O artigo ainda colocava os acordos individuais entre patrões e empregados acima das leis trabalhistas ao longo do período de validade da MP para "garantir a permanência do vínculo empregatício", desde que não seja descumprida a Constituição. Apesar disso, os benefícios como plano de saúde ainda seriam mantidos.

Sem FGTS

Mas, se o art. 18 foi revogado, o mesmo não se pode dizer sobre o 19, 20, 21, 22, 23, 24 e 25, que tratam sobre a suspensão do FGTS. Fica suspensa a exigibilidade do recolhimento do FGTS pelos empregadores, referente às competências de março, abril e maio de 2020, com vencimento em abril, maio e junho de 2020, respectivamente.

Os empregadores podem suspender o FGTS, independente do número de empregados; do regime de tributação; da natureza jurídica; do ramo de atividade econômica; e da adesão prévia.

No entanto, os trabalhadores não ficarão sem o direito, já que o recolhimento das competências de março, abril e maio de 2020 poderá ser realizado de forma parcelada, sem a incidência da atualização, da multa e dos encargos.

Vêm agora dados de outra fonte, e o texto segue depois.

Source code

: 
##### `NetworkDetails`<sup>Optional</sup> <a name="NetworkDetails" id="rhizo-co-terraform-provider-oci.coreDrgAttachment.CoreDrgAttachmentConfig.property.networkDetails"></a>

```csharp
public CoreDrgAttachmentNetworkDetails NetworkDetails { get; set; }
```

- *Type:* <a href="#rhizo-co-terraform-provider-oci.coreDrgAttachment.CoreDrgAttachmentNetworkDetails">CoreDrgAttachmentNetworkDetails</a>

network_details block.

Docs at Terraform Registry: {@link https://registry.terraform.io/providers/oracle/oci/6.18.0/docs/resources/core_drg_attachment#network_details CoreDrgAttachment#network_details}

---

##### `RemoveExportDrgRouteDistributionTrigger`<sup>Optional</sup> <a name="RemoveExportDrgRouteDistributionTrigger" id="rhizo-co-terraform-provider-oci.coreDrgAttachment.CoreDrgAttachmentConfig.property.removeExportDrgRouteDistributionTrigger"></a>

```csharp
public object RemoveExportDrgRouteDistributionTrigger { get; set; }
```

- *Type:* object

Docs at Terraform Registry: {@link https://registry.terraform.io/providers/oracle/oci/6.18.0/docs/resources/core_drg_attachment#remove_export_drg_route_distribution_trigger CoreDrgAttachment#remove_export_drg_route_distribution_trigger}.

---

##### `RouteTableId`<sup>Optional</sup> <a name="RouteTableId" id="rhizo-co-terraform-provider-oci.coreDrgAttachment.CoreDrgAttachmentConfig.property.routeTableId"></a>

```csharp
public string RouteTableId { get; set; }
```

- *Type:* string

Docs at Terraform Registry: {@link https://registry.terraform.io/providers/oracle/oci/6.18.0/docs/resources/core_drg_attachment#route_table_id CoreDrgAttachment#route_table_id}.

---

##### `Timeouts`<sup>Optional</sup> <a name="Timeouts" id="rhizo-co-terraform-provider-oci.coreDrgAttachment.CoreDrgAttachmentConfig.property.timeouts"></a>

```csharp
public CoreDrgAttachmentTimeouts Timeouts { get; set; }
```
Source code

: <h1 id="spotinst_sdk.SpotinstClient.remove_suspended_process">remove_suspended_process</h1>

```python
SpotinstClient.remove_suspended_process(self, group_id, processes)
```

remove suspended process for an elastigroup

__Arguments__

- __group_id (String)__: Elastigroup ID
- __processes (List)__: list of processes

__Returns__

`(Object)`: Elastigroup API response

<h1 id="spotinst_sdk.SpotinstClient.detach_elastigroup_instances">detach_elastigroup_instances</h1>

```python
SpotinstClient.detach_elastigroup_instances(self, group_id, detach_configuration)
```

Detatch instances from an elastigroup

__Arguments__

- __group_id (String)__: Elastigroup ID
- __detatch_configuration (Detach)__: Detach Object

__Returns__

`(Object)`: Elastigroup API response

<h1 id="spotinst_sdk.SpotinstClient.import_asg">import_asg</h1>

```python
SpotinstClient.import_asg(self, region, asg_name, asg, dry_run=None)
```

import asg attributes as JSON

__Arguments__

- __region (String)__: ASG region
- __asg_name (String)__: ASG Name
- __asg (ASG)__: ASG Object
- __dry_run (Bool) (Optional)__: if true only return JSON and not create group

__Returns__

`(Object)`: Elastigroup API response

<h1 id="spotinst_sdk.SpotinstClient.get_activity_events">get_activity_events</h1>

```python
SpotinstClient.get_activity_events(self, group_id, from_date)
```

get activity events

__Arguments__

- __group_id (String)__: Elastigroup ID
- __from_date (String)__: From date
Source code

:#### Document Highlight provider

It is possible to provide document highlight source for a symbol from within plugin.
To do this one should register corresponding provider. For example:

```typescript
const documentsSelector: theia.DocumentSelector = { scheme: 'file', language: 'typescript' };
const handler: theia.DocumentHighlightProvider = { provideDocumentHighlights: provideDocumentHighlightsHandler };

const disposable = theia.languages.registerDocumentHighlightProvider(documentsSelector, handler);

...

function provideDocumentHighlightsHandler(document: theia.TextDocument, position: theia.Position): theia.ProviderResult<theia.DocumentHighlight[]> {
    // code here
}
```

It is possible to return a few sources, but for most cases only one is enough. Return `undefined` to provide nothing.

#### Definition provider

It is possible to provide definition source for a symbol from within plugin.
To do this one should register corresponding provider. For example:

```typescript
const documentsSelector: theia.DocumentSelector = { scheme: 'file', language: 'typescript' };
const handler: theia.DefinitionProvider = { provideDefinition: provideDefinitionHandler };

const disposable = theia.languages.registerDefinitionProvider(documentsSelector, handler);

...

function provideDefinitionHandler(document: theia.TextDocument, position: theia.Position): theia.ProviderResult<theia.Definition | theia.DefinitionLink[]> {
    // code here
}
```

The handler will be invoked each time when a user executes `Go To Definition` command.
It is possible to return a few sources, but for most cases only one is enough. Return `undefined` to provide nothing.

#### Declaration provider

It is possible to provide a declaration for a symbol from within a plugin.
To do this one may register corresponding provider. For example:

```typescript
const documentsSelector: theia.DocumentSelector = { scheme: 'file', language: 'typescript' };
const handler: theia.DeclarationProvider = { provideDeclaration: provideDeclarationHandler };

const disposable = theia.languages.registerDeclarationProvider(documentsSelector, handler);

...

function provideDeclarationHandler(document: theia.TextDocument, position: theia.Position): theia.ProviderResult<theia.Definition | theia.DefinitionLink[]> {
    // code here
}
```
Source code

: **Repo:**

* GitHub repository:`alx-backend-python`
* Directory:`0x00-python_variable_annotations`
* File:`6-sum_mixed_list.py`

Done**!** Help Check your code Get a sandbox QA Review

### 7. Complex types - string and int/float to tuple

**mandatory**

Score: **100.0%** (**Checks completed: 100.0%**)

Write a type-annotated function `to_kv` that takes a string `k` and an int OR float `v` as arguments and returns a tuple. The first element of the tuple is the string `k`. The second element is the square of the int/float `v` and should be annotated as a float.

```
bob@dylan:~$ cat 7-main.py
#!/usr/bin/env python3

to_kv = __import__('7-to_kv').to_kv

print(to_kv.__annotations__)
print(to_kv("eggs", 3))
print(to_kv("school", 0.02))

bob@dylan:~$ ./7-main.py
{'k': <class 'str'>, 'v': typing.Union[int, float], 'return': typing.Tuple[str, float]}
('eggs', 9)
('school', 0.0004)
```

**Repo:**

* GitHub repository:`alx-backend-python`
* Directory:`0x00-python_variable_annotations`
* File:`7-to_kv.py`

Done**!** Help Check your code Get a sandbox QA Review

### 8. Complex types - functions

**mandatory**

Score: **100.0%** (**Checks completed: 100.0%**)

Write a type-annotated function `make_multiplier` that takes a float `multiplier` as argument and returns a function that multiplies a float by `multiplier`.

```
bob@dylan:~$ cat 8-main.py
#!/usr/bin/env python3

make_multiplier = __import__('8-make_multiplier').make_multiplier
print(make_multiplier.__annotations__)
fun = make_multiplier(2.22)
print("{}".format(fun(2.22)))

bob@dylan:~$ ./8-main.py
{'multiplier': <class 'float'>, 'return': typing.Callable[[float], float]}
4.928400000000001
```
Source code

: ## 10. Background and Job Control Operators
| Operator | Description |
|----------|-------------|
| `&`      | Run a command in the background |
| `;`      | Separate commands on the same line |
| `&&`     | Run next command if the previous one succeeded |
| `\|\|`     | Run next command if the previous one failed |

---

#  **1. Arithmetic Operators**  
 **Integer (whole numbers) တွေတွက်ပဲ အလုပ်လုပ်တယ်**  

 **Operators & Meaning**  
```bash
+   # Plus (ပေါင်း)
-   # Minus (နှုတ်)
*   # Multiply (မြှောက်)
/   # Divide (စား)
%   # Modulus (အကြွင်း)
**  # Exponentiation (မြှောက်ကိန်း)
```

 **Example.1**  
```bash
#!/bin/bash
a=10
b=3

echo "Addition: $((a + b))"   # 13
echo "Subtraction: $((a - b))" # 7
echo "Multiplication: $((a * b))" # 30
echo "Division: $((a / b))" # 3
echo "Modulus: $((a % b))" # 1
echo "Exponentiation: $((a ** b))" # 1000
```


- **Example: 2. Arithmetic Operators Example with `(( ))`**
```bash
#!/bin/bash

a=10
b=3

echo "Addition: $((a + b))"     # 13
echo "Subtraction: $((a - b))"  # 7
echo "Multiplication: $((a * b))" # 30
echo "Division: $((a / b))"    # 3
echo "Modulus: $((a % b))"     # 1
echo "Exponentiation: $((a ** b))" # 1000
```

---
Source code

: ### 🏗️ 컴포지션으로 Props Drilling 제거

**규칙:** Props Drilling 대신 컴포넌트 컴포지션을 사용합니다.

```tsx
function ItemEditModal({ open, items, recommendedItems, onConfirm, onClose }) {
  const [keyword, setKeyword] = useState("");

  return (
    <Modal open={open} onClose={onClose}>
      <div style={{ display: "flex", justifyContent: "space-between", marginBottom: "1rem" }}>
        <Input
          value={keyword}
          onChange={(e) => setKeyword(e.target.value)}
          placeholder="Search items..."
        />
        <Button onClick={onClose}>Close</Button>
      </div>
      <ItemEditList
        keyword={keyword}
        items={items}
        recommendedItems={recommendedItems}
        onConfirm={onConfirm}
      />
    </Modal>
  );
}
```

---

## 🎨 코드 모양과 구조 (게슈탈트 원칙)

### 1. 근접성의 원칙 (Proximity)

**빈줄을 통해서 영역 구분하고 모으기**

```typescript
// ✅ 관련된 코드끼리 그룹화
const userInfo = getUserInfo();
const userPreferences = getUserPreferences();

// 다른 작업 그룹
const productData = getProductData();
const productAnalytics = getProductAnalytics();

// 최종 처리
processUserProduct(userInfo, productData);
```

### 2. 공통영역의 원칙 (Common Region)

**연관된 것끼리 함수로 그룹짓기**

— O pagamento das obrigações referentes às competências será quitado em até seis parcelas mensais, com vencimento no sétimo dia de cada mês, a partir de julho. Para usufruir da prerrogativa, o empregador fica obrigado a declarar as informações, até 20 de junho — diz o texto.

Além do FGTS, a MP propõe a flexibilização dos pagamentos de benefícios referentes ao período. O Ministério da Economia e sindicatos não precisam ser informados da decisão por férias coletivas, por exemplo.